_Document passage:_
= = = = =
In addition to the general state mechanisms (legal regulation, including the mandatory gender quotas, control and sanctions, etc.), we must mention some opportune practices that may be used by political parties. They include, inter alia, the creation of “women’s wing” and committees within parties, reservation of special funds to train and prepare women to participate in elections and act as political leaders, granting financial incentives and assistance to women candidates, establishing platforms for dialogue on lobbying women’s leadership and political participation, introduction of the parity based participation of women and men in all processes of political parties, including the establishment of bodies, structures, decision-making, etc.[11] It is of interest to see Poland’s experience in encouraging political parties to conduct, inter alia, the internal audits for the gender equality principle[12].

Survey Findings

1. Personal experience of women’s participation in election process

In the first content analysis, OPORA was focusing on identifying the personal experience of women candidates in local elections, such as whether it was their own conscious choice and what motivated them to run for elections, whether they felt the support, or whether they experienced any discrimination or other negative attitude during the election campaign, what their thoughts were about the relevance of electoral quota and other changes in the law, their visions for causes and factors that helped them pass the electoral barrier, or impede them to. We also asked the non-winning women about their plans for political participation in the future.

Women who ran for the local elections in October 2020 were very different, in their opinions, areas of activity, or career paths. Furthermore, they had different opinions even in attitudes to gender quota introduced in the Electoral Code.

It is natural that the introduction of quota was a challenge for the political parties, too, especially in small regions. It can partially explain the facts of engaging “technical women candidates” or random women the party engaged exclusively for formal compliance with the law.

We also noticed that women would often feel lack of self-confidence and uncertainty about their skills when they were making the decision to stand in elections, they were worried lest their political journey had any negative effects for their families and children.

As a motivation to go for elections, women candidates said they personally wanted to bring changes to their community.

In general, women candidates saw being deputies as the continuation of their public activism and said that their decision to stand for elections was well-weighted as they had had enough knowledge and experience in their respective areas, and their work for the good of the community would be more efficient and productive once they become deputies. Most often, women explained their intentions to go for elections as the wish to have more impact on making decisions critical for the community. Specifically, they tended to matters of education, children, social sphere, culture, support to the needy, improvement of housing and utilities management, etc. Furthermore, other reasons included an opportunity to gain new experience for themselves, to have personal and career growth, or even having the old dream come true. Several respondents coming from business said they wanted to improve settings for small businesses through possible impact on regulation in the context of bureaucratic load on business.

“I want to run for elections to be able to change things, to showcase that young politicians and women in politics are able to change something, and that they can influence decision-making, their voices will be heard, and their positions will be taken into account,” – a woman candidate said.

35 respondents (12.1%) said that parties suggested they should run for elections because they had had prior political experience, achievements, and good reputation. Therefore, the offer appeared attractive. Similarly, some of them made their decisions after their colleagues, friends, or voters expressed the proposal to them, and encouraged to go for politics.
= = = = =
_Data extract:_
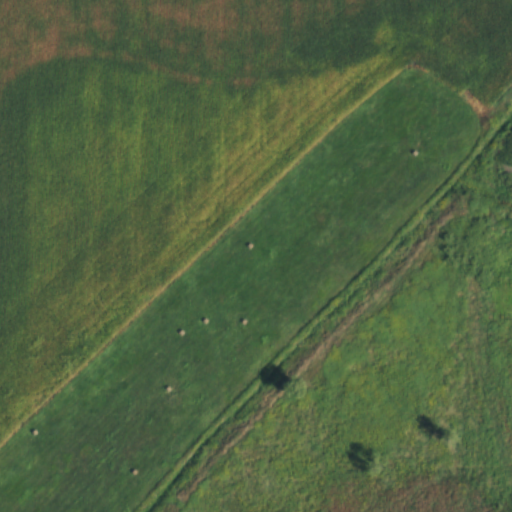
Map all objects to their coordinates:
crop: (255, 255)
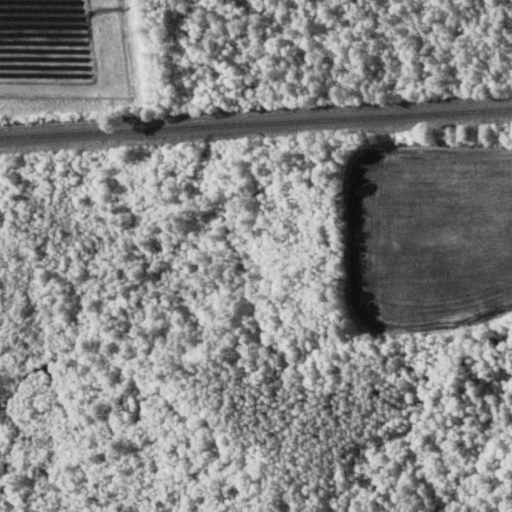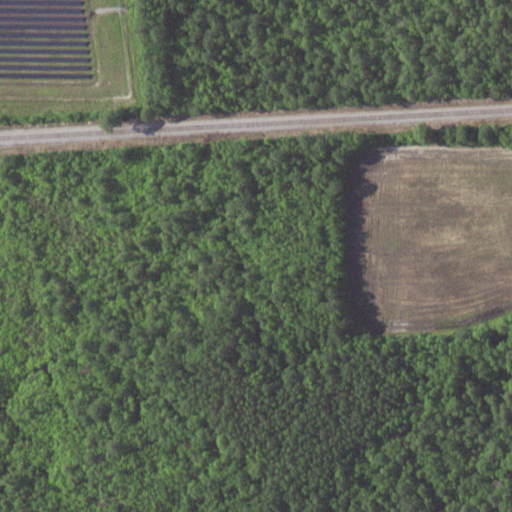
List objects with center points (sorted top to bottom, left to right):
= = = = =
_Request A:_ Edit the passage on women candidates by rewriting everything from "Women who ran" down to "the Electoral Code.", replacing "career paths" with "professional backgrounds".
_Request B:_ Resume the survey report on women candidates in local elections from its last sentence and write what comes next.

_Output A:_
Women who ran for the local elections in October 2020 were very different, in their opinions, areas of activity, or professional backgrounds. Furthermore, they had different opinions even in attitudes to gender quota introduced in the Electoral Code.

_Output B:_
In other words, some women found external support and encouragement as an important factor to motivate their political participation, also combined with their personal interest and prior experience and activism.

Equal access to elections and manifestation of gender discrimination on account of family status and age

“The colleagues from the list, whatever warm their smiles might be,  do not see you as a full-fledged candidate”

Since women are generally associated with typical gender roles related to child care and other family duties, and because of perception of women in general, we decided to research how the factor impacted the decision to stand in elections.

The questionnaire included several questions on combining women’s political activity with family life, on possible gender related and other discrimination or inequality: whether a woman needed approval from her family or close ones to stand in elections; how equal the access to elections was for women and men; whether women candidates faced any challenges during the election campaign related to their gender; whether respondents see their family duties as a barrier for successful prospects of women in election process; and an open question about what made them decide to go for elections.

We noticed that answering the direct questions that personally concerned the respondents (the need to approve the decision to stand in elections with the family, personal experience of sexist attitudes from others during the election campaign, the goal-orientation for elections) women usually did not notice or did not recognize the signs. Instead, in the analysis of information about others, or other known cases of engaging “technical women candidates,” or the barriers for political participation of women, or other aspects, an opposite trend can be observed.

For example, the absolute majority of women said they were making the decisions independently or discussed them with their families, in order to reasonable plan their child care and distribute other family duties. As little as 5 women (under 2% of respondents) admitted they had not had any true intention to gain the mandate but rather “helped their friends.”

Furthermore, on a scale from 0 to 5 for equal access of women and men to participate in elections, 129 respondents (44.5%) ranked the access with the maximum score, i.e. 5 points; 92 (31.7%) – ranked 4 points; 57 (19.7%) – 3, and 12 respondents (3.1%) ranked it from 0 to 2. In other words, almost 96% of women said that access to elections was equal to men and women. At the same time, almost 95% of respondents mentioned pending barriers for political participation for women in Ukraine, although they did not admit any such barriers affecting them.

As to the question of whether women experienced any signs of sexism related to their participation in elections, over 90% of respondents denied any such negative experience against them. Only some of them said they felt some indulgent or distrustful attitude from voters, and sometimes from colleagues[13]. Somewhat more women candidates, 53 (18.3%), said the “black PR” was applied against them, and 17 women (6%) experienced pressure on account of age (agism), both in cases when women candidates were young (usually under 30 y.o.), and when their age was over 60.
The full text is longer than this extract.